* Work order *
Give the stretch from the start of the rows through the line containing "Disc Golf: Standardele de" as a JSON list of strings, with one string per line and blank lines skipped.

* Stored data entries *
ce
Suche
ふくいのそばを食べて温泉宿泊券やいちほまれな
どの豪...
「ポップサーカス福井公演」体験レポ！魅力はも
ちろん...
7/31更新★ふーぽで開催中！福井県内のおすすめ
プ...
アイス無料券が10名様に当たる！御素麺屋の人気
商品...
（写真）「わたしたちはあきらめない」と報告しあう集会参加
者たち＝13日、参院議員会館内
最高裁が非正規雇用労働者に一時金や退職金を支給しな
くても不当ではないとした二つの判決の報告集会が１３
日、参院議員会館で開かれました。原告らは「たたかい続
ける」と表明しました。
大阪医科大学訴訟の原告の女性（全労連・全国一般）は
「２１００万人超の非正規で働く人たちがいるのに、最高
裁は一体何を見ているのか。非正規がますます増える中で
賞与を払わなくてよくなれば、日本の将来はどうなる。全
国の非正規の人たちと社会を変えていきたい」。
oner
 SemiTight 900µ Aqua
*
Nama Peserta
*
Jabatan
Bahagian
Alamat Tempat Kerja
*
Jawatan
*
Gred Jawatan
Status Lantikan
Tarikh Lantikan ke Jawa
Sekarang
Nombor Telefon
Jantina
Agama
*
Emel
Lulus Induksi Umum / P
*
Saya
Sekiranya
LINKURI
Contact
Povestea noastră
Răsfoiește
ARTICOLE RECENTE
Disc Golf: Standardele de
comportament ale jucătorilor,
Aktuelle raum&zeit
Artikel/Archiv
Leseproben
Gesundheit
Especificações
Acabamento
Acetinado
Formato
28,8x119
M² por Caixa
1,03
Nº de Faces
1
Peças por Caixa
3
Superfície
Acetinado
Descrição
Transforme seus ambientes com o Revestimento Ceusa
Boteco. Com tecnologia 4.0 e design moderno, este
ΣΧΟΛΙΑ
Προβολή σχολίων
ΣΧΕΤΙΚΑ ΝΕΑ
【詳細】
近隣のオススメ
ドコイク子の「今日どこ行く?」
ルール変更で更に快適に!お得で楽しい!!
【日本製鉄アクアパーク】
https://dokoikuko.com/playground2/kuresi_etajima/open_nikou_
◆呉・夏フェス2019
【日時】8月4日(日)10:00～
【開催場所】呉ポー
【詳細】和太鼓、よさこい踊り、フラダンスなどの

* Response to the exercise *
[
  "ce",
  "Suche",
  "ふくいのそばを食べて温泉宿泊券やいちほまれな",
  "どの豪...",
  "「ポップサーカス福井公演」体験レポ！魅力はも",
  "ちろん...",
  "7/31更新★ふーぽで開催中！福井県内のおすすめ",
  "プ...",
  "アイス無料券が10名様に当たる！御素麺屋の人気",
  "商品...",
  "（写真）「わたしたちはあきらめない」と報告しあう集会参加",
  "者たち＝13日、参院議員会館内",
  "最高裁が非正規雇用労働者に一時金や退職金を支給しな",
  "くても不当ではないとした二つの判決の報告集会が１３",
  "日、参院議員会館で開かれました。原告らは「たたかい続",
  "ける」と表明しました。",
  "大阪医科大学訴訟の原告の女性（全労連・全国一般）は",
  "「２１００万人超の非正規で働く人たちがいるのに、最高",
  "裁は一体何を見ているのか。非正規がますます増える中で",
  "賞与を払わなくてよくなれば、日本の将来はどうなる。全",
  "国の非正規の人たちと社会を変えていきたい」。",
  "oner",
  " SemiTight 900µ Aqua",
  "*",
  "Nama Peserta",
  "*",
  "Jabatan",
  "Bahagian",
  "Alamat Tempat Kerja",
  "*",
  "Jawatan",
  "*",
  "Gred Jawatan",
  "Status Lantikan",
  "Tarikh Lantikan ke Jawa",
  "Sekarang",
  "Nombor Telefon",
  "Jantina",
  "Agama",
  "*",
  "Emel",
  "Lulus Induksi Umum / P",
  "*",
  "Saya",
  "Sekiranya",
  "LINKURI",
  "Contact",
  "Povestea noastră",
  "Răsfoiește",
  "ARTICOLE RECENTE",
  "Disc Golf: Standardele de"
]